Mapping Drug-Induced Neuropathy through In-Situ Motor Protein Tracking and Machine Learning

Chemotherapy can induce toxicity in the central and peripheral nervous systems and result in chronic adverse reactions that impede continuous treatment and reduce patient quality of life. There is a current lack of research to predict, identify, and offset drug-induced neurotoxicity. Rapid and accurate assessment of potential neuropathy is crucial for cost-effective diagnosis and treatment. Here we report dynamic near-infrared upconversion imaging that allows intraneuronal transport to be traced in real time with millisecond resolution, but without photobleaching or blinking.

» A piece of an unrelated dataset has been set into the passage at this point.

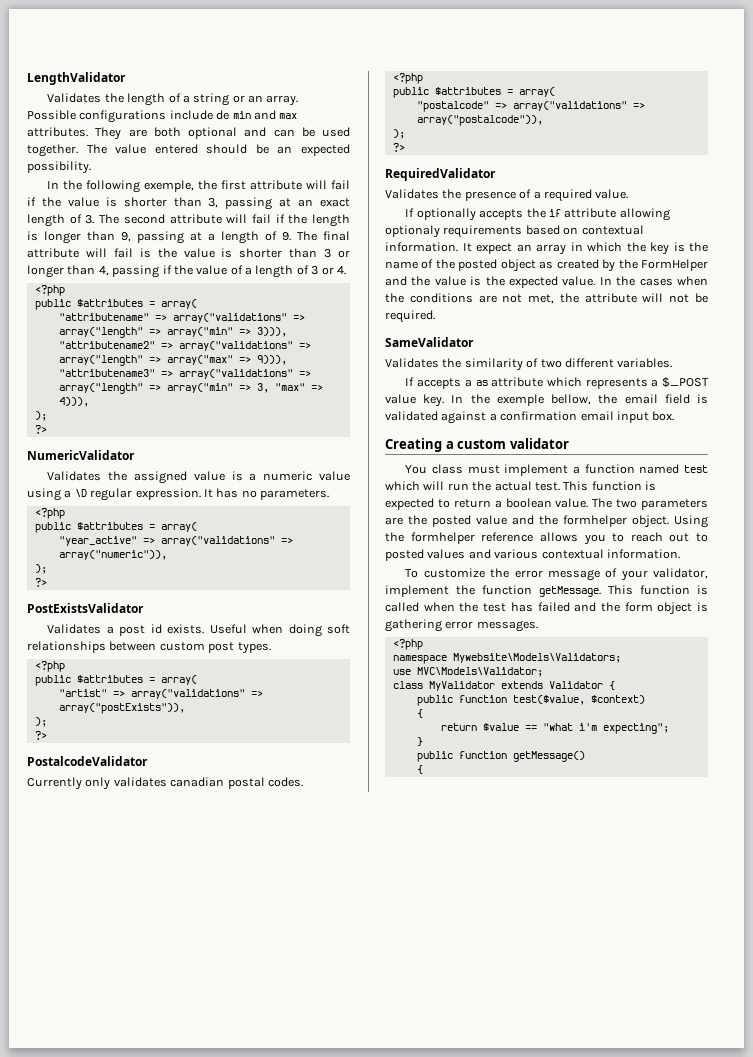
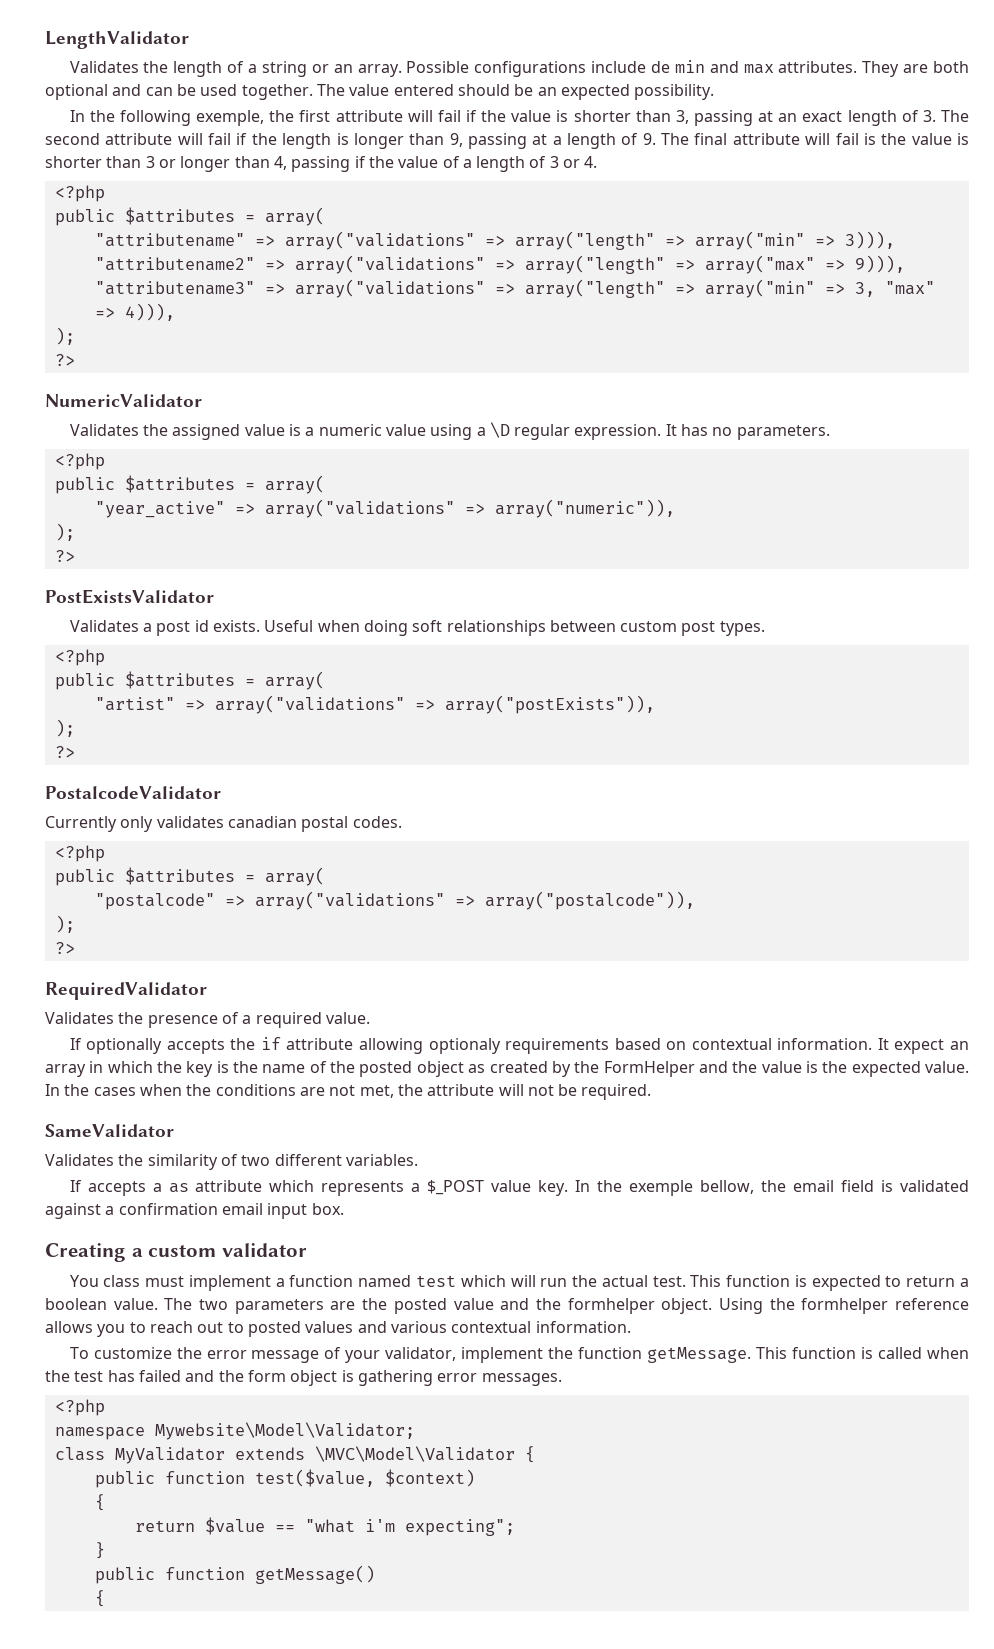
[452,653,621,663] [392,667,543,677] Mywebsite\Models\Validators; // use MVC\Models\Validator; -> [154,1422,415,1440] Mywebsite\Model\Validator;
[548,681,603,689] Validator -> [314,1446,515,1462] \MVC\Model\Validator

Drug-induced neurotoxicity can be screened prior to phenotyping, on the basis of subtle abnormalities of kinetic characteristics in intraneuronal transport. Moreover, we demonstrate that combining the upconverting nanoplatform with machine learning offers a powerful tool for mapping chemotherapy-induced peripheral neuropathy and assessing drug-induced neurotoxicity.

Automated summary

Chemotherapy can induce neurotoxicity, affecting patient quality of life. There is a lack of research on predicting, identifying, and offsetting drug-induced neurotoxicity. New imaging technology can help track intraneuronal transport in real time, improving the efficiency of diagnosing and treating neurotoxicity.